You can now download the entirety of the CIA’s UFO documents
We face dark days that have left us wasting away in a ruin of our own making. Luckily, while you have been busy selfishly devoting your time to developing opinions about the virus that has plagued your species and the climate crisis on your planet, John Greenwald Jr. thought to look up.
Technically speaking, he has been looking up since the ‘80s. Greenwald is the founder of the Black Vault, the internet’s central source for declassified documents. His most recent acquisition is 2,780 pages of UFO-related documents. And you, despite your lack of contribution to the decades it took to uncover them, have access to download them.
“Around 20 years ago, I had fought for years to get additional UFO records released from the CIA,” Greenwald told Vice. “It was like pulling teeth! I went around and around with them to try and do so, finally achieving it. I received a large box, of a couple of thousand pages, and I had to scan them in one page at a time.”
Their release follows a COVID-19 relief bill that included an ultimatum of sorts: the Pentagon had six months to release all of its information pertaining to UFOs. The collection is supposedly the entirety of the CIA’s documents on this matter, but their swiftness leaves room for speculation.
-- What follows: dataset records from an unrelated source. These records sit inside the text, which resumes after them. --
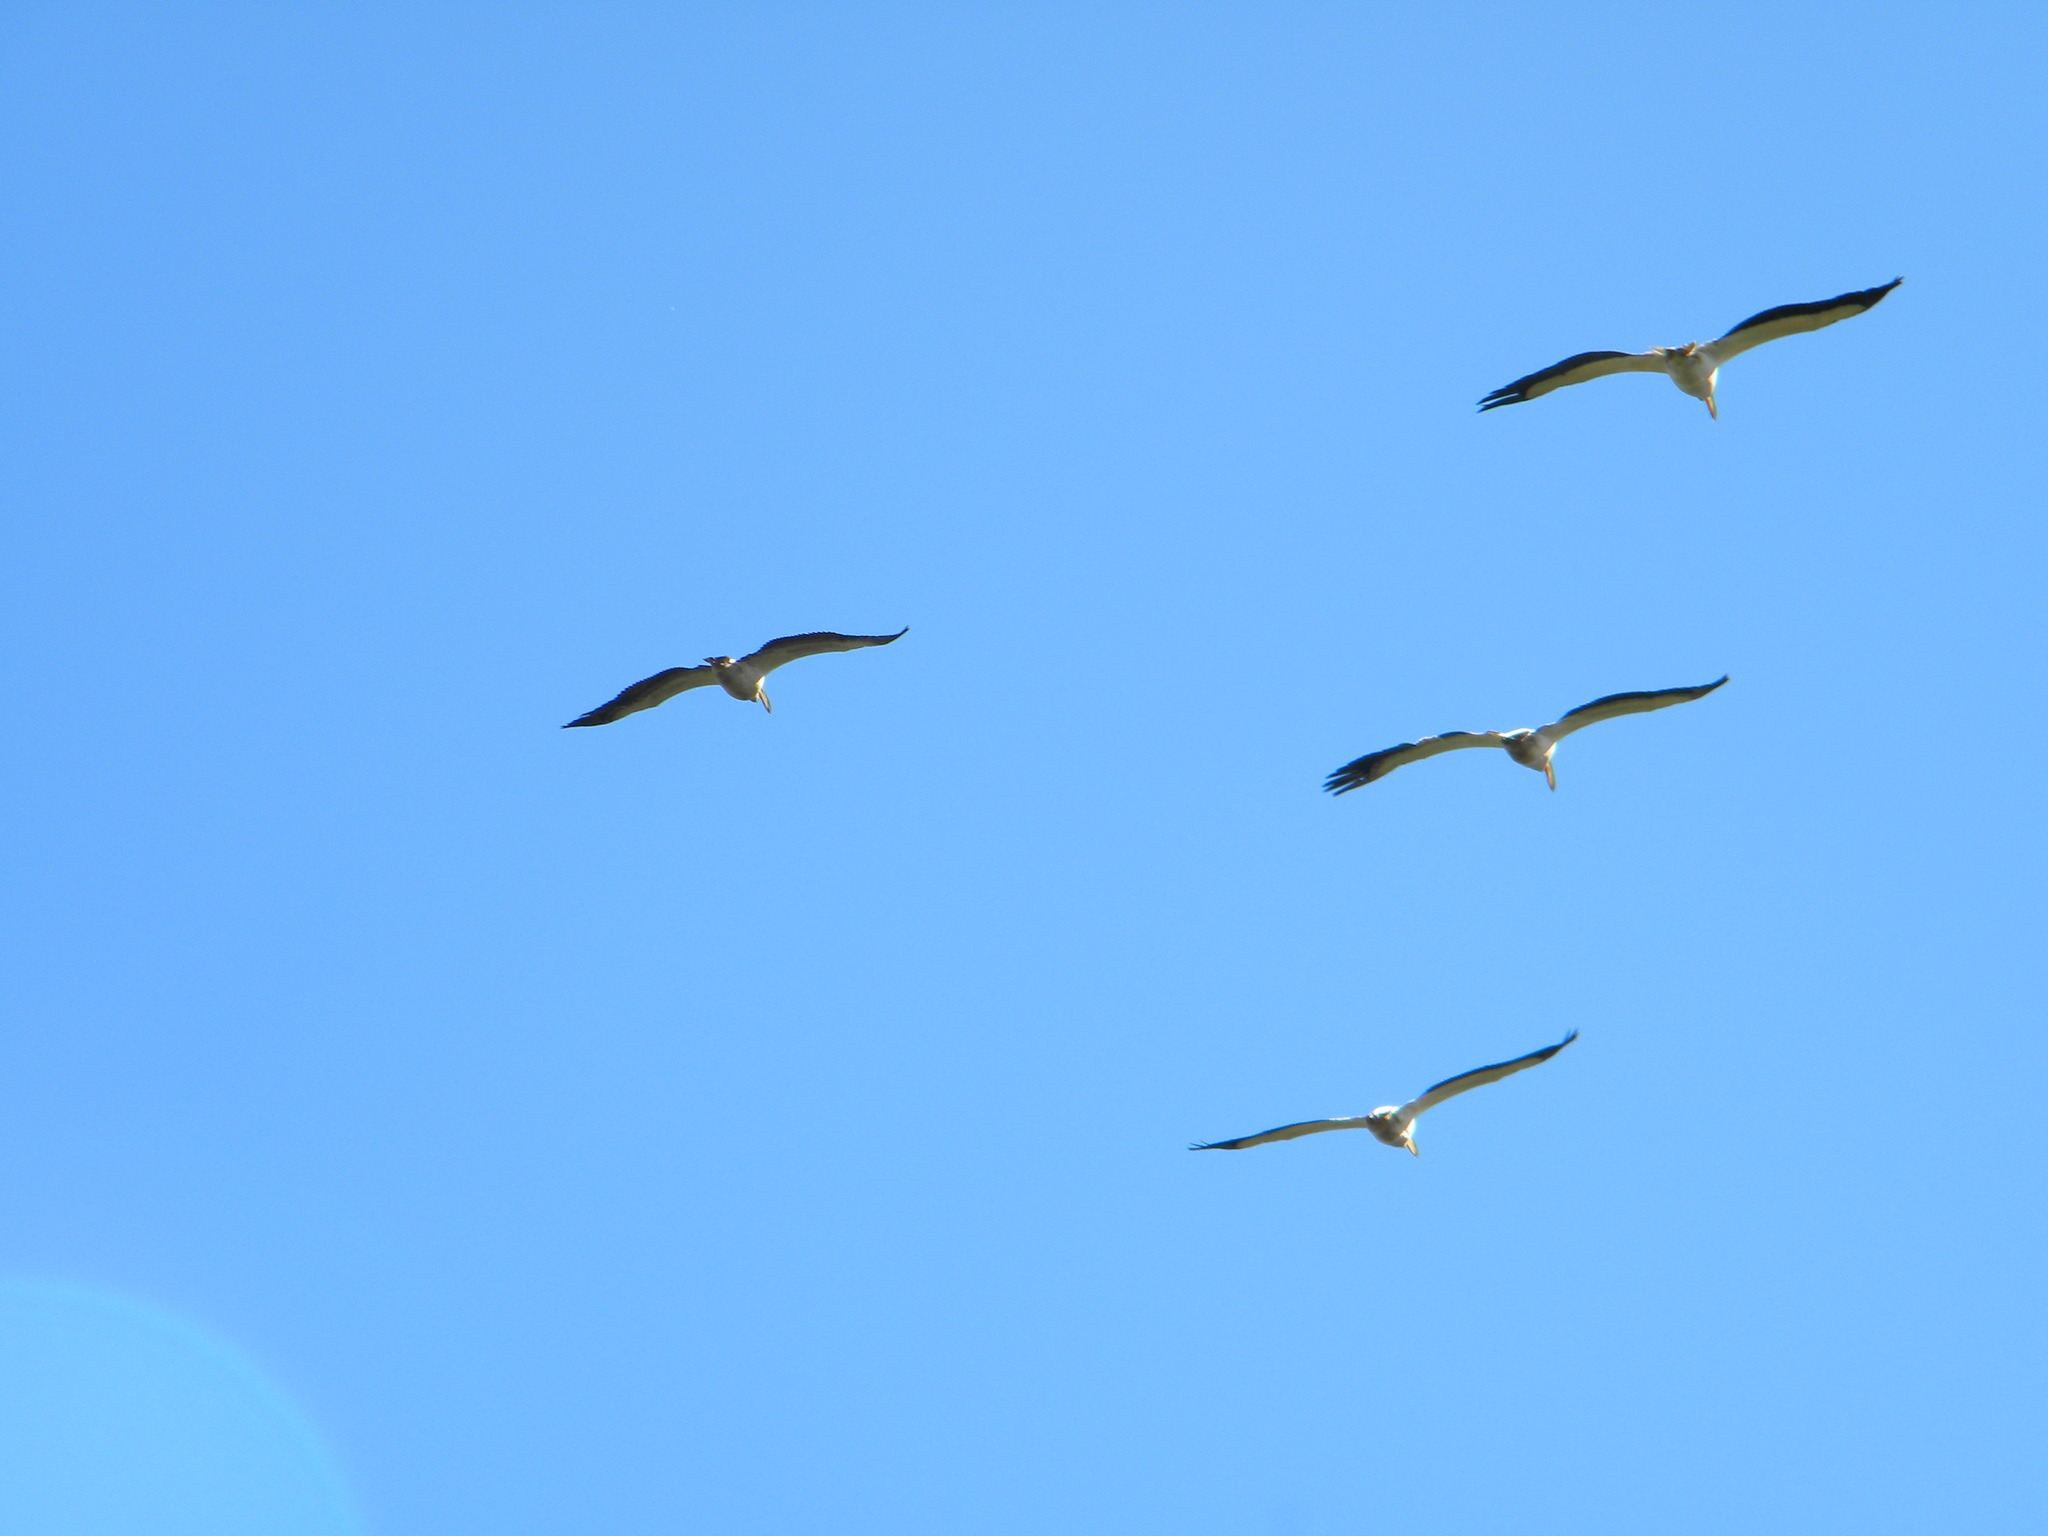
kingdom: Animalia
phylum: Chordata
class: Aves
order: Pelecaniformes
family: Pelecanidae
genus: Pelecanus
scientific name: Pelecanus onocrotalus
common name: Great white pelican
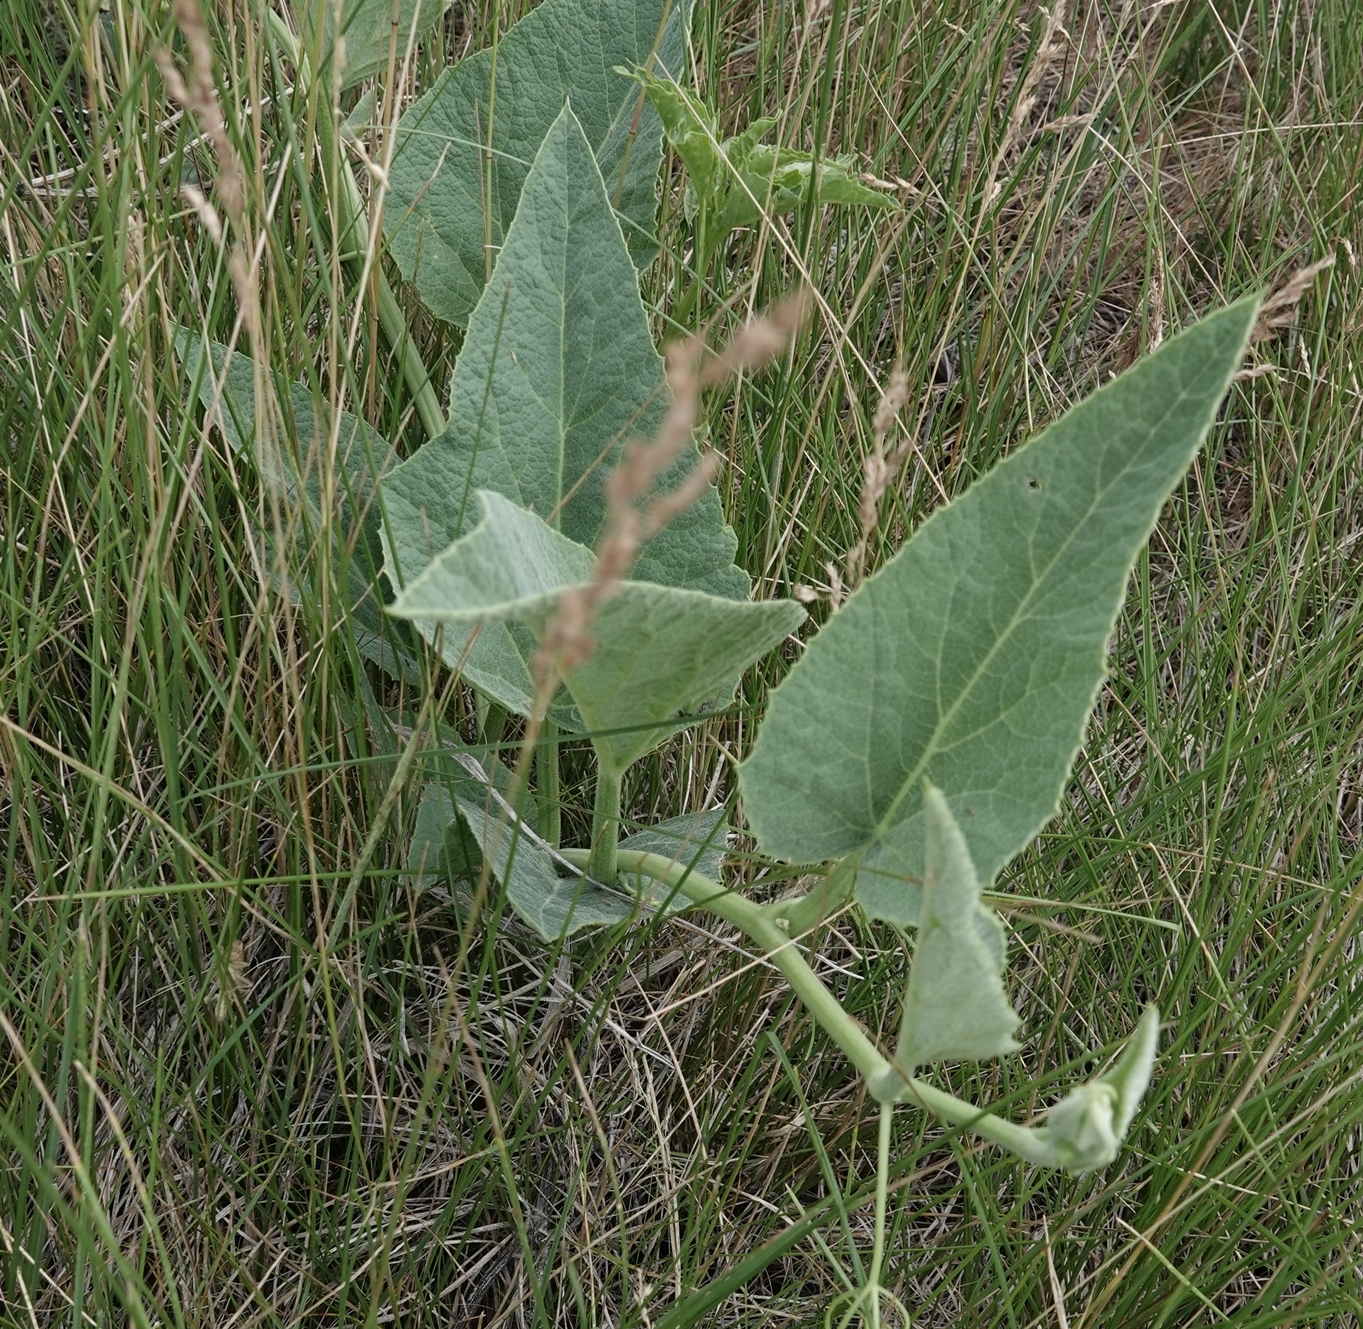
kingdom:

Greenwald is skeptical as there is no way to verify that claim.
The information itself is incredibly difficult to navigate. The CIA might be grossly outdated in technology, but that seems implausible not just because of the inherent purpose of the organization, but also because of their very savvy techno rebrand from earlier this year. More likely, it seems, there is something in those documents they don’t want us to find.
Fortunately, the breads you have been baking and the vlogs that even your mom doesn’t watch can wait. The information, however clunky it may be, is there, and you have the time to use it.